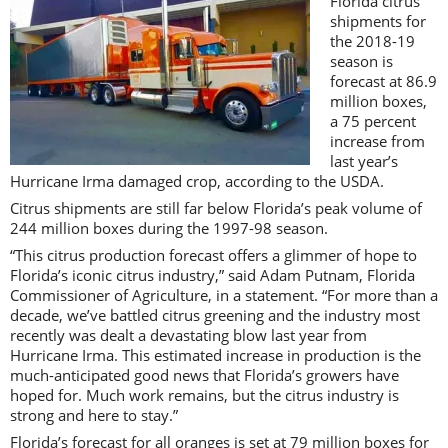
Florida citrus
shipments for
the 2018-19
season is
forecast at 86.9
million boxes,
a 75 percent
increase from
last year’s
Hurricane Irma damaged crop, according to the USDA.
Citrus shipments are still far below Florida’s peak volume of
244 million boxes during the 1997-98 season.
“This citrus production forecast offers a glimmer of hope to
Florida’s iconic citrus industry,” said Adam Putnam, Florida
Commissioner of Agriculture, in a statement. “For more than a
decade, we’ve battled citrus greening and the industry most
recently was dealt a devastating blow last year from
Hurricane Irma. This estimated increase in production is the
much-anticipated good news that Florida’s growers have
hoped for. Much work remains, but the citrus industry is
strong and here to stay.”
Florida’s forecast for all oranges is set at 79 million boxes for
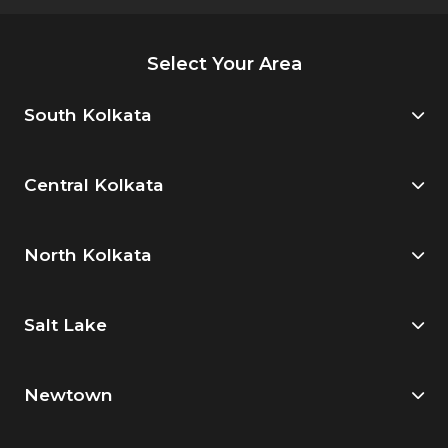
Select Your Area
South Kolkata
Central Kolkata
North Kolkata
Salt Lake
Newtown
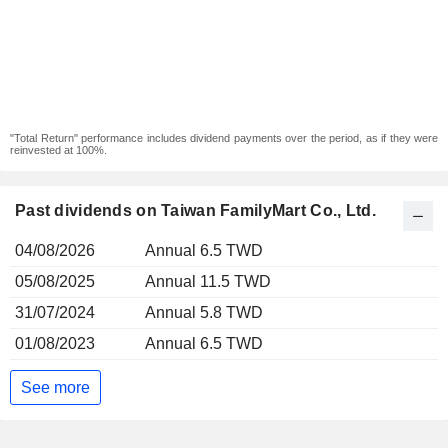
"Total Return" performance includes dividend payments over the period, as if they were
reinvested at 100%.
Past dividends on Taiwan FamilyMart Co., Ltd.
04/08/2026
Annual 6.5 TWD
05/08/2025
Annual 11.5 TWD
31/07/2024
Annual 5.8 TWD
01/08/2023
Annual 6.5 TWD
See more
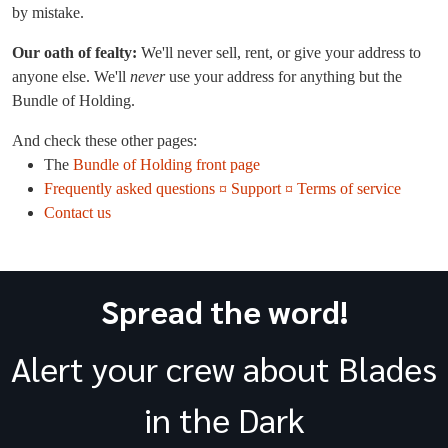
by mistake.
Our oath of fealty:
We'll never sell, rent, or give your address to
anyone else. We'll
never
use your address for anything but the
Bundle of Holding.
And check these other pages:
The
Bundle of Holding front page
Frequently asked questions ¤ Support ¤ Terms of service
Contact us
Spread the word!
Alert your crew about Blades
in the Dark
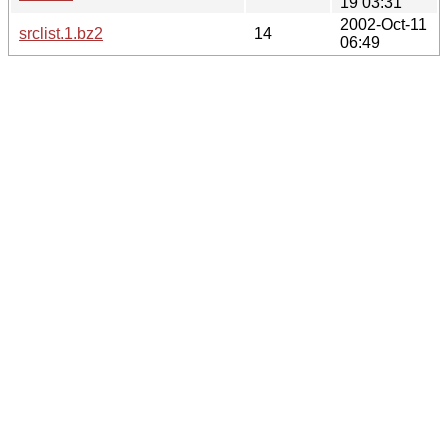
19 03:31
2002-Oct-11
srclist.1.bz2
14
06:49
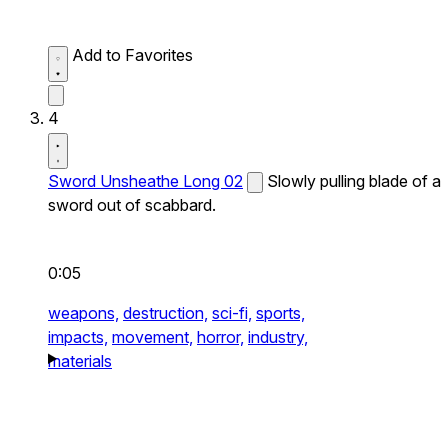
Add to Favorites
4
Sword Unsheathe Long 02
Slowly pulling blade of a
sword out of scabbard.
0:05
weapons,
destruction,
sci-fi,
sports,
impacts,
movement,
horror,
industry,
materials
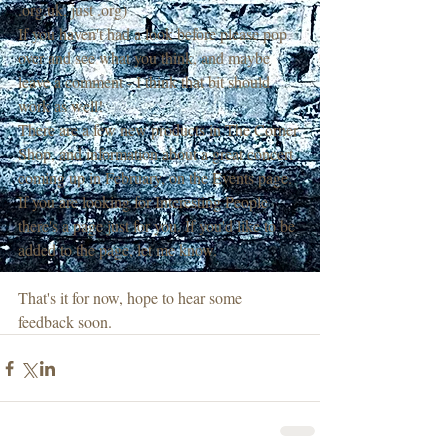
.org.uk, just .org)
If you haven't had a look before please pop 
over and see what you think, and maybe 
leave a comment - I think that bit should 
work as well!
There are a few new products in The Corner 
Shop, and information about a great concert 
coming up in February, on the Events page.
If you are looking for Interesting People 
there's a page just for you. If you'd like to be 
added to the page, let me know.
That's it for now, hope to hear some 
feedback soon.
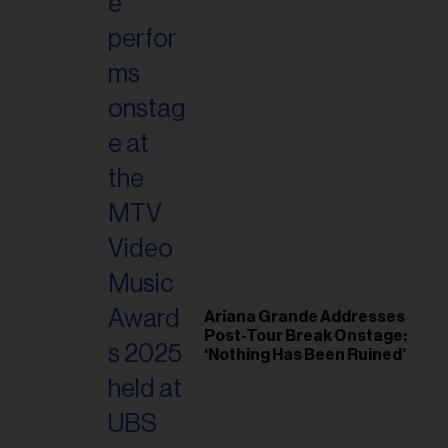
il
ess...
Ariana Grande Addresses
Post-Tour Break Onstage:
‘Nothing Has Been Ruined’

──────────

**What the exercise asks**
Each line of the data above that contains "think" counts once; report the total alone.

**Task output**
2